“Otherwise I cannot explain such absurd and counterproductive measures, which contribute to only one thing – to break up the already severely damaged communication between the European community and Russia.”
The Russian Orthodox Church is an autocephalous Eastern Orthodox Church with an estimated 150 million members, accounting for more than half of the world’s Orthodox Christians.
The Ukraine war has strained the Moscow Patriarchate’s relations with other Eastern Orthodox Churches.
It has also prompted Catholic bishops across Europe to urge Kirill to denounce the invasion. They include Poland’s Archbishop Stanisław Gądecki, Germany’s Cardinal Reinhard Marx, Luxembourg’s Cardinal Jean-Claude Hollerich, and the Irish bishops.
In an interview published on May 3, Pope Francis said he had expressed concern about Patriarch Kirill’s stance on the war during a video conference call on March 16.
The pope added that he and Kirill had called off a meeting scheduled for June 14 in Jerusalem, saying “we agreed that it could send the wrong message.”
Pope Francis said in an interview published this week that he hoped to meet Patriarch Kirill in Kazakhstan in September.

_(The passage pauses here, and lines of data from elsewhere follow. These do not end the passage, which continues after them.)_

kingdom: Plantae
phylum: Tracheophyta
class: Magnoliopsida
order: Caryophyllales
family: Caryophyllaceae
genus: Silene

“I had a 40-minute conversation with Patriarch Kirill. In the first part, he read me a declaration in which he gave reasons justifying the war. When he finished, I intervened and told him: ‘Brother, we are not clerics of the State, we are pastors of the people,’” the pope recalled.
“I was to have met him on June 14 in Jerusalem, to talk about our shared issues. But with the war, by mutual agreement, we decided to postpone the meeting to a later date, so that our dialogue would not be misunderstood.”
“I hope to meet him at a general assembly in Kazakhstan in September. I hope to be able to greet him and speak a little with him as a pastor.”